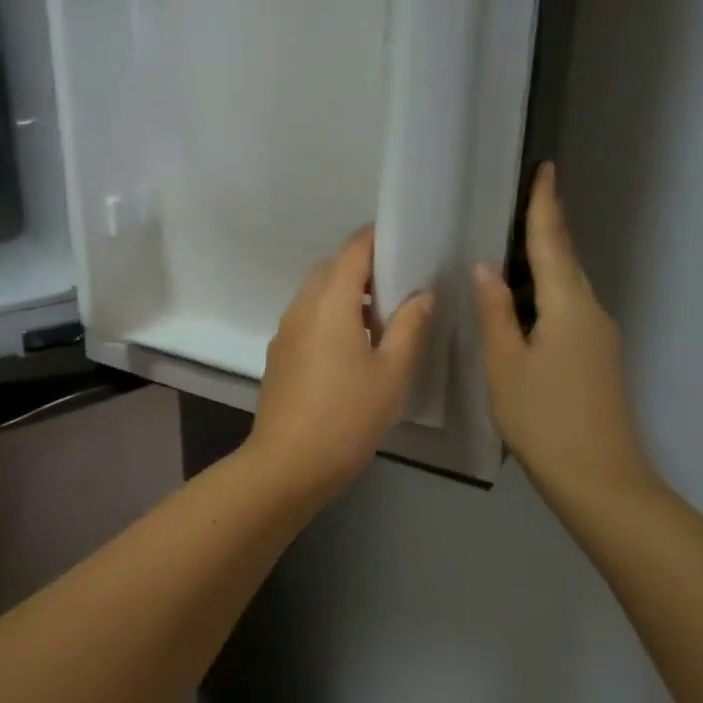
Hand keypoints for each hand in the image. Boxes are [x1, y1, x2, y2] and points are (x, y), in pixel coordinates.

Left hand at [246, 226, 435, 503]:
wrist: (288, 464)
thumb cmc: (347, 416)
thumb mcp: (391, 372)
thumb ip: (410, 327)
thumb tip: (422, 294)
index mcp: (330, 302)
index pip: (352, 251)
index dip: (376, 238)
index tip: (403, 238)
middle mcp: (302, 307)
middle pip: (331, 269)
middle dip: (363, 267)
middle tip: (400, 283)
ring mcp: (286, 332)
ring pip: (316, 295)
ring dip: (346, 294)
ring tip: (383, 317)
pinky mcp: (280, 355)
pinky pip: (307, 318)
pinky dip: (331, 316)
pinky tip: (354, 346)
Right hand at [473, 164, 659, 509]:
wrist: (599, 478)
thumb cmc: (544, 417)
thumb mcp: (506, 363)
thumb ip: (495, 312)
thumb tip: (486, 268)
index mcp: (569, 306)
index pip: (553, 243)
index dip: (545, 205)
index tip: (546, 168)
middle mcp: (591, 312)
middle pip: (565, 262)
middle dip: (544, 230)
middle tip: (516, 204)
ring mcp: (599, 337)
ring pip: (566, 288)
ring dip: (542, 265)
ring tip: (507, 251)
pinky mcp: (597, 357)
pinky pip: (568, 310)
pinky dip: (544, 296)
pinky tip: (520, 304)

What to produce: Run a filter over the data above and keep each line that contains the word "pinky".

Output of the exercise:
pinky mcp: (280, 355)
pinky pip: (307, 318)
pinky dip: (331, 316)
pinky tip: (354, 346)
pinky mcp: (597, 357)
pinky pip: (568, 310)
pinky dip: (544, 296)
pinky tip: (520, 304)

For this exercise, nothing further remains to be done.